• **Dataset content**
--------------------------------------------------
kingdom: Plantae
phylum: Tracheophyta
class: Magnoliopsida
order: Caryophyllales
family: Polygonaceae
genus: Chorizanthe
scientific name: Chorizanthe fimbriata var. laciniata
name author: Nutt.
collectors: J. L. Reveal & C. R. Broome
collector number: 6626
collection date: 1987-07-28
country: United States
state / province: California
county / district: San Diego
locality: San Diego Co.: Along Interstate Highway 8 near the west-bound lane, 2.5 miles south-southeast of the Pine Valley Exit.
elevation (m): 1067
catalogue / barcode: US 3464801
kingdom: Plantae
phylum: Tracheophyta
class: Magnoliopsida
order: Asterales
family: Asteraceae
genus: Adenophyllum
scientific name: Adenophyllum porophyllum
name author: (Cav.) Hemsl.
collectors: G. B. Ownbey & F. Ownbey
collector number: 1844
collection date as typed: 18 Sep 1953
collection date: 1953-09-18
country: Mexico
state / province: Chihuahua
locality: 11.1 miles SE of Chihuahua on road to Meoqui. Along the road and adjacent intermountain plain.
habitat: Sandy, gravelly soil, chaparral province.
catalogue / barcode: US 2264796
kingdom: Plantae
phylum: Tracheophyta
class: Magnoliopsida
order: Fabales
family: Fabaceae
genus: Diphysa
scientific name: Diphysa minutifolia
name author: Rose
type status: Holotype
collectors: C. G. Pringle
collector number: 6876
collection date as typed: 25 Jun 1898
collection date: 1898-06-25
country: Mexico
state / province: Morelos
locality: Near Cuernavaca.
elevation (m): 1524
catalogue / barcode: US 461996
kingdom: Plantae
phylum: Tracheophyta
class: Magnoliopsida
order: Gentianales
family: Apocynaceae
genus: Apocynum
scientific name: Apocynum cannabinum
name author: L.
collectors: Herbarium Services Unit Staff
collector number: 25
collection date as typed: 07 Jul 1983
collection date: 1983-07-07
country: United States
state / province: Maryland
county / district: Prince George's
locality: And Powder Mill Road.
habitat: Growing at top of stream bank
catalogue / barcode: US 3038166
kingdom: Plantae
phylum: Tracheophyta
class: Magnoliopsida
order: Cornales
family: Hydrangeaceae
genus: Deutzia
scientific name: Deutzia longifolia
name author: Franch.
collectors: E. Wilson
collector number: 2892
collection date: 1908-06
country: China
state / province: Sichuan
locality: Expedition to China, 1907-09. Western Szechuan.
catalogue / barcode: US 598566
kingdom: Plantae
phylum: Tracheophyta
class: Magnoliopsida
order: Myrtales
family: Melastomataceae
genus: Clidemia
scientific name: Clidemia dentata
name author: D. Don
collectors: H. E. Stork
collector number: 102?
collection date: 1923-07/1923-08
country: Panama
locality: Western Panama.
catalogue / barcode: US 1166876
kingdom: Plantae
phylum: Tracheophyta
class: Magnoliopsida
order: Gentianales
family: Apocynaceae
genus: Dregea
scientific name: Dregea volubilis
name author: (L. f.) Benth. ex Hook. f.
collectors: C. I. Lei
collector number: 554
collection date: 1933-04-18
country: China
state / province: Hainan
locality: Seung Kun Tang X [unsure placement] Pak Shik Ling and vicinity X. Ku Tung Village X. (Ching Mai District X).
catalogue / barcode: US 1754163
--------------------------------------------------
• **Task brief**
Copy out everything in the items above, from the line containing "collector number: 102?" down to the very end of the items, keeping every line word for word.

• **The solution**
collector number: 102?
collection date: 1923-07/1923-08
country: Panama
locality: Western Panama.
catalogue / barcode: US 1166876
kingdom: Plantae
phylum: Tracheophyta
class: Magnoliopsida
order: Gentianales
family: Apocynaceae
genus: Dregea
scientific name: Dregea volubilis
name author: (L. f.) Benth. ex Hook. f.
collectors: C. I. Lei
collector number: 554
collection date: 1933-04-18
country: China
state / province: Hainan
locality: Seung Kun Tang X [unsure placement] Pak Shik Ling and vicinity X. Ku Tung Village X. (Ching Mai District X).
catalogue / barcode: US 1754163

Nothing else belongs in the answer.